Leonel - Gabi, Gabi! Como és estabanado! Então não sabes que este é meu refúgio, minha toca, minha humilde lapa onde me recolho quando quero ficar sozinho, sem ver a cara de ninguém, muito menos de correligionários! Deixem-me hibernar! Por Deus, sou um urso ferido! Preciso hibernar!
Gabriel - Hiberne, hiberne à vontade, claro! Então um líder como o senhor não vai ter o direito de hibernar?! Deixe comigo, assim que eles vierem amanhã, eu despacho: Sinto muito, senhores, mas "seu" Leonel Brizola não se encontra. Está hibernando em algum ignorado recanto do país!
Leonel - (Atirando um travesseiro no outro, irônico) És tão engraçado, Gabriel! Morro de rir!... (Estendendo o copo, ríspido) Bota mais água aqui!
Gabriel - (Mostrando a garrafa vazia) Bebi toda.
Leonel - (Apontando o revólver que estava sob o travesseiro que ele jogou em Gabi) Agora, eu te mato!
Gabriel - (Caindo de joelhos, comicamente, mãos ao alto) Não, não!

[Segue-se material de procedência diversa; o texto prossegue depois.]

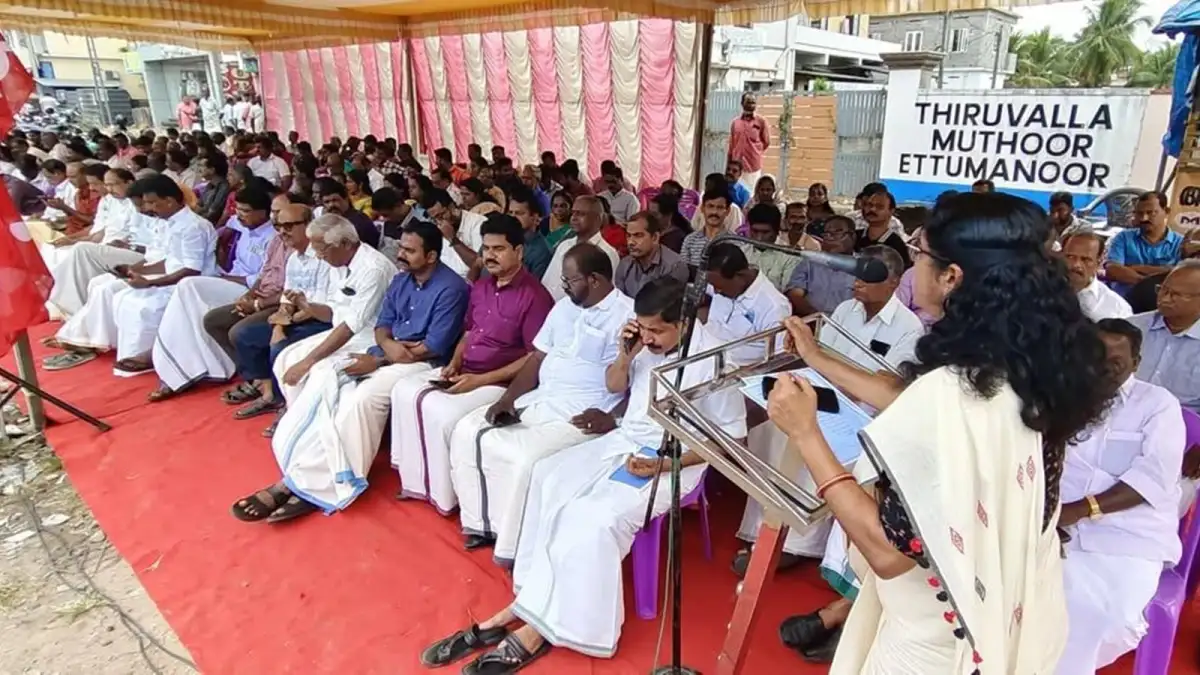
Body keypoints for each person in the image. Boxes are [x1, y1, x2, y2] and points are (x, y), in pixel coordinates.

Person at [766, 192, 1112, 673]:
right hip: (1001, 603)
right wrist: (819, 358)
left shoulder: (951, 392)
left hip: (934, 635)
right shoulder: (1032, 361)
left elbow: (888, 554)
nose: (912, 263)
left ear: (952, 277)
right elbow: (919, 397)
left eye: (921, 252)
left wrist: (806, 434)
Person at [421, 277, 747, 671]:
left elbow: (733, 440)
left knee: (593, 518)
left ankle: (539, 629)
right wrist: (626, 355)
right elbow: (615, 385)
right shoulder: (643, 342)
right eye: (642, 327)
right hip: (627, 439)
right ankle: (527, 602)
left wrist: (664, 465)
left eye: (657, 330)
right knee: (548, 476)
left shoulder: (715, 360)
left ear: (685, 320)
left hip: (676, 459)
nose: (648, 336)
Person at [231, 218, 444, 523]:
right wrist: (306, 305)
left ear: (343, 244)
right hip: (375, 342)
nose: (317, 255)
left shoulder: (373, 268)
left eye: (322, 248)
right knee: (286, 363)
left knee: (326, 381)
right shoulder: (381, 274)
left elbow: (355, 327)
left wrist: (314, 360)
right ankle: (301, 446)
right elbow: (336, 312)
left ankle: (315, 479)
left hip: (366, 341)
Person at [735, 246, 923, 582]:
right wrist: (805, 351)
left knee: (812, 445)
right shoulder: (846, 309)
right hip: (822, 395)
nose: (858, 283)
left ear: (893, 282)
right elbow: (822, 354)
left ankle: (796, 544)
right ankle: (761, 531)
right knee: (768, 432)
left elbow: (886, 388)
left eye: (869, 276)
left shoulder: (909, 328)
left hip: (865, 414)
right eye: (857, 274)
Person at [448, 243, 633, 558]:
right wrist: (507, 399)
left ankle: (514, 545)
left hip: (581, 414)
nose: (563, 286)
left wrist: (613, 418)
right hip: (541, 398)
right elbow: (536, 358)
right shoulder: (563, 308)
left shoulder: (628, 317)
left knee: (524, 460)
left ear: (596, 280)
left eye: (570, 281)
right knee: (467, 429)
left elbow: (637, 382)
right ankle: (482, 523)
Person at [390, 215, 554, 515]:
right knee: (403, 390)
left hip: (499, 382)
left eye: (499, 248)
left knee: (441, 412)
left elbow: (535, 357)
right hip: (466, 370)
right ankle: (417, 482)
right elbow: (468, 331)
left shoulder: (535, 296)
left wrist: (480, 380)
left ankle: (446, 496)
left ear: (519, 252)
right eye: (486, 248)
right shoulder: (481, 286)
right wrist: (454, 362)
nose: (489, 255)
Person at [1055, 318, 1186, 674]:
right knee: (1043, 606)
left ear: (1136, 362)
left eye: (1115, 361)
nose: (1102, 368)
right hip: (1057, 530)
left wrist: (1081, 509)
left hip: (1129, 535)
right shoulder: (1064, 397)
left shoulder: (1158, 404)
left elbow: (1155, 477)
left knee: (1108, 618)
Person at [45, 175, 218, 374]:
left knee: (135, 301)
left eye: (152, 202)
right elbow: (165, 260)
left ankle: (146, 354)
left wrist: (151, 283)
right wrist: (134, 270)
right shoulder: (167, 220)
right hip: (172, 276)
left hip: (192, 283)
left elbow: (191, 269)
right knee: (107, 287)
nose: (149, 208)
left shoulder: (193, 226)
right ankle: (90, 339)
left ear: (170, 201)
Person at [148, 186, 278, 400]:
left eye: (245, 211)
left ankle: (181, 365)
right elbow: (216, 234)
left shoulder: (272, 236)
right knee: (188, 304)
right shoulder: (239, 223)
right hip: (227, 277)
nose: (239, 215)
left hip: (247, 289)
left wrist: (221, 278)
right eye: (238, 209)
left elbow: (261, 278)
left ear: (262, 212)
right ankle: (187, 363)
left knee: (188, 285)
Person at [222, 204, 330, 434]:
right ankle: (269, 393)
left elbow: (320, 305)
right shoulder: (294, 259)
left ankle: (287, 407)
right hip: (295, 316)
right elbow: (287, 297)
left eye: (290, 226)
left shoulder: (322, 256)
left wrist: (283, 325)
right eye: (279, 226)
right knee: (244, 335)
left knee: (280, 346)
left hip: (321, 319)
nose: (283, 232)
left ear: (309, 226)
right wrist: (279, 324)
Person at [702, 242, 790, 367]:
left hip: (730, 368)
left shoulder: (774, 306)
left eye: (719, 287)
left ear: (741, 276)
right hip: (700, 348)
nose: (716, 292)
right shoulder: (720, 281)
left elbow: (781, 357)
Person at [1128, 261, 1200, 413]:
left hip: (1185, 426)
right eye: (1163, 290)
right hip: (1123, 415)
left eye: (1177, 295)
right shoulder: (1131, 328)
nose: (1165, 299)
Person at [540, 195, 620, 302]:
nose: (574, 218)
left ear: (598, 219)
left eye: (581, 214)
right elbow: (547, 282)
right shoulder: (565, 245)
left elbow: (606, 296)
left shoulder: (607, 253)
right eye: (573, 213)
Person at [1105, 191, 1182, 296]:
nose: (1143, 218)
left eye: (1151, 213)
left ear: (1166, 211)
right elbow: (1112, 270)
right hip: (1123, 300)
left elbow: (1179, 277)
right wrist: (1149, 283)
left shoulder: (1180, 243)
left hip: (1162, 303)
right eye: (1139, 213)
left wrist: (1135, 268)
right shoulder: (1123, 237)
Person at [785, 215, 857, 315]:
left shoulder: (862, 267)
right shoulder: (810, 262)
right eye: (826, 234)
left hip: (846, 326)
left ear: (852, 236)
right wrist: (817, 318)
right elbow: (795, 295)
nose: (830, 238)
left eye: (837, 232)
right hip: (812, 320)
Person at [615, 211, 689, 299]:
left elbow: (667, 307)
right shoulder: (625, 264)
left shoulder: (674, 266)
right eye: (628, 236)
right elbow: (618, 300)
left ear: (655, 238)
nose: (631, 242)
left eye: (638, 235)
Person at [1064, 232, 1132, 321]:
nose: (1076, 265)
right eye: (1070, 257)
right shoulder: (1043, 291)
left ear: (1099, 263)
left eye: (1085, 259)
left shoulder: (1118, 309)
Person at [423, 187, 487, 278]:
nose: (439, 222)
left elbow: (479, 264)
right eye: (434, 219)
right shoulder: (437, 229)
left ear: (452, 206)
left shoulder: (478, 223)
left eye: (441, 215)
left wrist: (453, 239)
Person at [314, 177, 381, 250]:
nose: (331, 205)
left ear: (346, 199)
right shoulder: (330, 221)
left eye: (335, 200)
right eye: (327, 202)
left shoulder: (359, 222)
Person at [743, 204, 800, 291]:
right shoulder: (741, 251)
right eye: (755, 231)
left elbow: (788, 293)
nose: (759, 238)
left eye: (765, 232)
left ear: (777, 231)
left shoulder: (790, 257)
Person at [856, 185, 911, 267]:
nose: (872, 209)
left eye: (879, 207)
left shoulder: (896, 245)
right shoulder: (854, 237)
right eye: (869, 205)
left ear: (891, 211)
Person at [506, 187, 553, 279]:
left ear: (534, 217)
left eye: (519, 213)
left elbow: (534, 287)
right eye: (510, 213)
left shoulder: (541, 252)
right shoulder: (502, 237)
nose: (513, 217)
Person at [681, 189, 733, 268]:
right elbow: (683, 271)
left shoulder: (735, 242)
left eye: (720, 207)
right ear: (702, 208)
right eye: (710, 206)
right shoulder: (690, 240)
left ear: (727, 211)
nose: (714, 212)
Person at [729, 92, 770, 190]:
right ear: (742, 103)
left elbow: (766, 142)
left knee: (751, 193)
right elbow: (731, 145)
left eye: (753, 102)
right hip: (736, 166)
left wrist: (755, 152)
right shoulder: (735, 123)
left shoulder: (761, 121)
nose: (751, 105)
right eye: (748, 102)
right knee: (735, 192)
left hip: (753, 166)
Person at [196, 153, 231, 225]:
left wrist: (195, 222)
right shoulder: (210, 185)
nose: (199, 169)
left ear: (212, 170)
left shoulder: (224, 187)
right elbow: (199, 206)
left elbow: (212, 214)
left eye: (202, 166)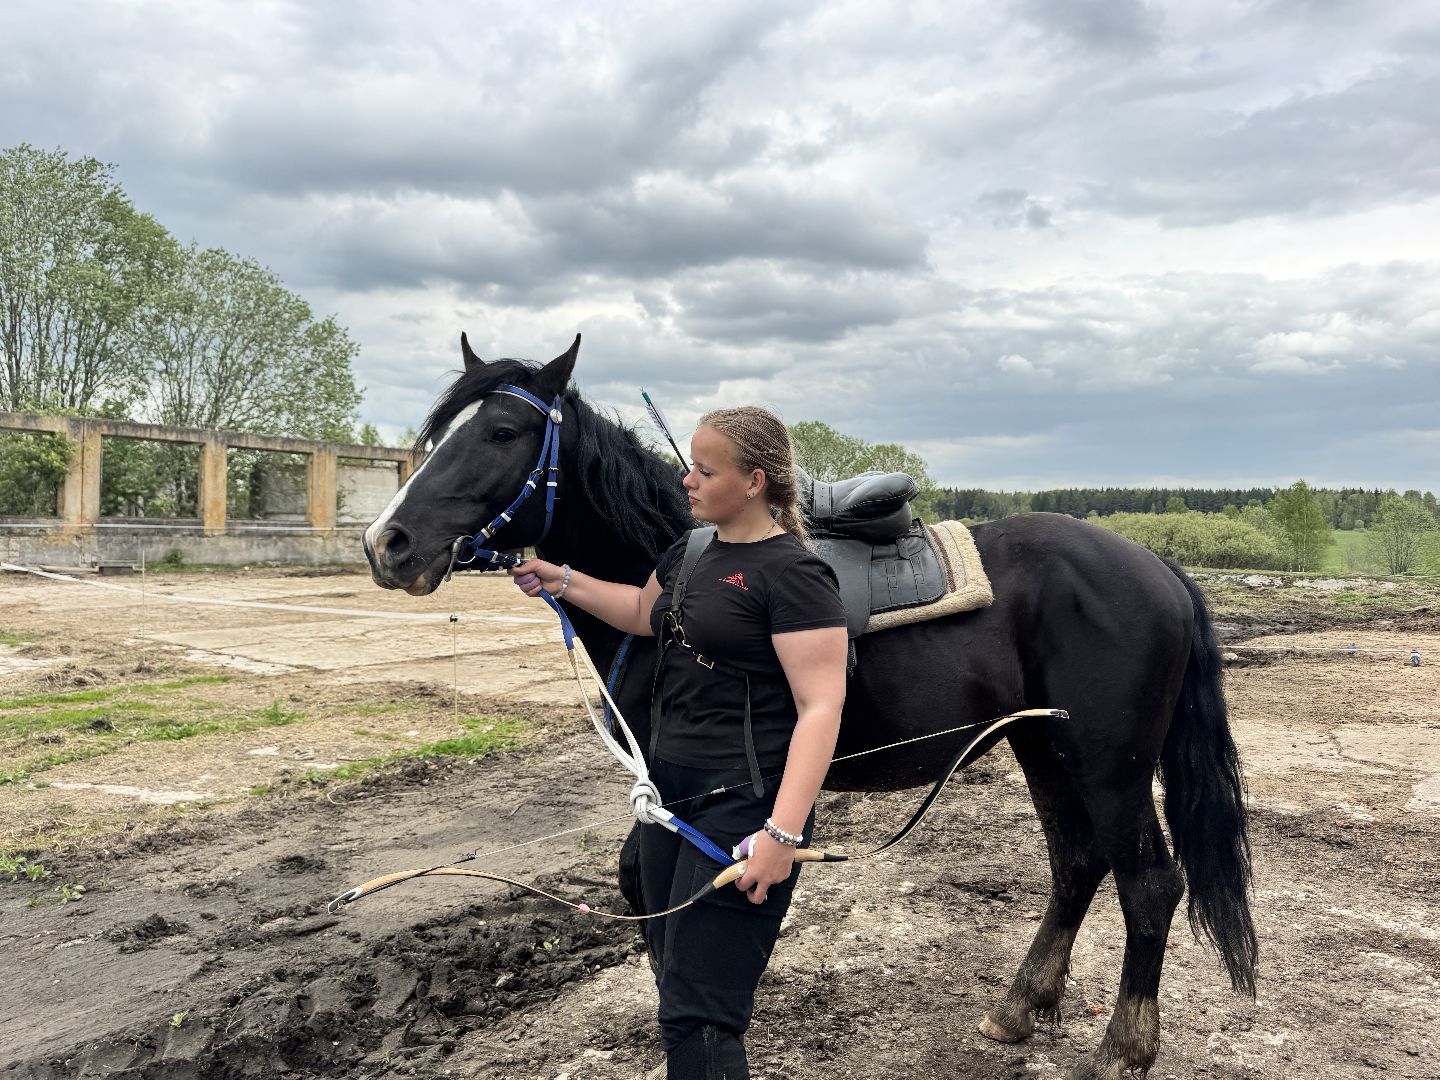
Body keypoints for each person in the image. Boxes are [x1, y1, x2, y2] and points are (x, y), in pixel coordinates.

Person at [508, 406, 848, 1079]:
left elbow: (821, 706)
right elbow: (642, 613)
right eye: (690, 465)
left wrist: (780, 836)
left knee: (700, 1017)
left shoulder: (795, 575)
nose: (687, 480)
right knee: (673, 983)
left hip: (744, 807)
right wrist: (563, 581)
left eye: (705, 470)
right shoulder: (691, 550)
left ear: (754, 481)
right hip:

Pelo amor de Deus! Se me matar, na próxima eleição, vai ter menos um voto, e aí vai sumir de vez nas pesquisas!
Leonel - (Rindo) Só tu mesmo, Gabi, para me fazer rir com essa dor de cabeça que eu estou!
Gabriel - (Vai ao freezer pegar mais uma garrafa de água) "Ridendo castigat dolores"! E não tem dor que uma boa massagem não dê jeito... (Voltando, serve água a Leonel. Senta-se na cama, atrás do chefe, e começa a massagear-lhe as costas e a nuca.) Relax, my boss, relax!...
Leonel - (Olhos semicerrados) Poliglota de fancaria...! Imperialista!...
Sem que eles percebessem, a porta da sacada foi se abrindo lentamente, descortinando o céu noturno iluminado, de quando em quando, pelos fogos de artifício que cintilam agora sem ruído. Ao longe os sons de música suave.
Leonel - (Fruindo a massagem). Isso, Gabi, isso!... Calma!... Pega mais de leve que não sou gado!... Assim, isso, assim!... Aí, aí, bem na nuca! Boa, Gabi!... Gabi!... Gabriela!... Ah!... Marília Gabriela! A grande Gabi! Oásis bendito no corpo-a-corpo cruel dessa campanha! Quanta distinção e elegância! A firmeza suave com que ela coordenava os debates! Tão digna, angelical! Um verdadeiro arcanjo pairando acima de tudo, fazendo com que, todos ali, nos sentíssemos uma pobre gente apertada nos ternos e gravatas da própria pequenez!
Gabriel - Bah!... Devagar com o andor, chefe; está ficando todo duro de novo!... Calma, tranquilidade!... A loirona pode ser muito boa mas pra anjo falta um pouco, não é?